In “The White Princess,” Philippa Gregory introduces a new mystery: Who was the boy who resurfaced claiming to be Richard, the prince who may have been spirited away and is heir to the England’s throne?
Gregory’s latest novel is set just after the Wars of the Roses. Henry Tudor has won and claims Elizabeth of York as his wife to unite the battling sides and hopefully bring peace.
Elizabeth is a reluctant bride. She was in love with Richard III and is of no mind to marry his killer, also the enemy of her entire family. Plus, there’s three in this marriage: Henry’s indomitable mother Lady Margaret has campaigned for England’s throne for him his whole life, and she’d rather be England’s pre-eminent lady, leaving her daughter-in-law in the background bearing sons.
As if the mistrust and dislike among these three aren’t enough, Henry and Lady Margaret are constantly on the lookout for plots. Elizabeth’s young cousin Teddy, a possible York heir to the throne, is locked in the Tower, ostensibly for his own protection. Elizabeth’s intelligent, well-connected mother is harder to shut away, but is always scheming behind the scenes.
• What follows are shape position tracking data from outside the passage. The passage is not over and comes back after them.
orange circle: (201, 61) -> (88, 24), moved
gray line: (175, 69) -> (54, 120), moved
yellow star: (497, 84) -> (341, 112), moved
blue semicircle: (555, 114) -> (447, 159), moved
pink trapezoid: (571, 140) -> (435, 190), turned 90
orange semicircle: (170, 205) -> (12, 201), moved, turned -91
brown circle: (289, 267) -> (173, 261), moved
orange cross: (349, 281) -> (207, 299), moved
Elizabeth walks a fine line in acting in her family’s interests while not angering her temperamental husband and harridan of a mother-in-law. Diplomacy comes easier as Elizabeth and Henry gradually fall in love, and Henry defeats efforts to depose him.
But then comes a threat greater than any other: the boy. Other young men have surfaced claiming to be the rightful heir, but none like this. The boy has the Yorks’ effortless charm and royal bearing. Henry’s allies are switching to his side. Europe’s monarchs offer him help. Worst of all, Elizabeth recognizes his hazel eyes and golden curls, and the bright smile exactly like her mother’s.
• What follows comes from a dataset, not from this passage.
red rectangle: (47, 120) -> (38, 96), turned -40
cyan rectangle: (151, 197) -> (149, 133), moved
There’s room for just one king, and Elizabeth is torn between her love for Henry, her wish to see their son succeed to the throne, and delight that her little brother may be alive. Complicating matters is a curse Elizabeth and her mother laid on the killer of the princes in the Tower: His own son will die, and so will the son of his son. His line will end with a girl. (Sound familiar?)
Elizabeth is a sympathetic heroine; Gregory makes it clear she is in an awkward spot. She bears the brunt of Henry’s paranoia, even as her steadfast “I don’t know” to his questions incites his rage. She must soothe his fears of plots even as she knows her mother is plotting. And she risks being labeled a traitor as she tries to keep the boy alive.
Unlike previous installments of the Cousins’ War series, the lead character is more on the outskirts of the action than in the middle. Henry and Lady Margaret give Elizabeth little power, and her main goal is to settle unrest, not cause it. Compared with her scheming, ambitious mother and mother-in-law, she is docile and passive.
However, Elizabeth is well placed to monitor the actions of the people around her, and astute enough to guess their motives. As the bridge over the divide between York and Lancaster, she understands everyone’s loyalties, betrayals and fears. Her observations give “The White Princess” a psychological bent.
Through Elizabeth’s eyes, Gregory presents an engaging, well-told tale of the fraught years of early Tudor reign. It’s written in Gregory’s typical episodic style, which makes the book slightly choppy, but also makes it hard to resist reading just one little bit more.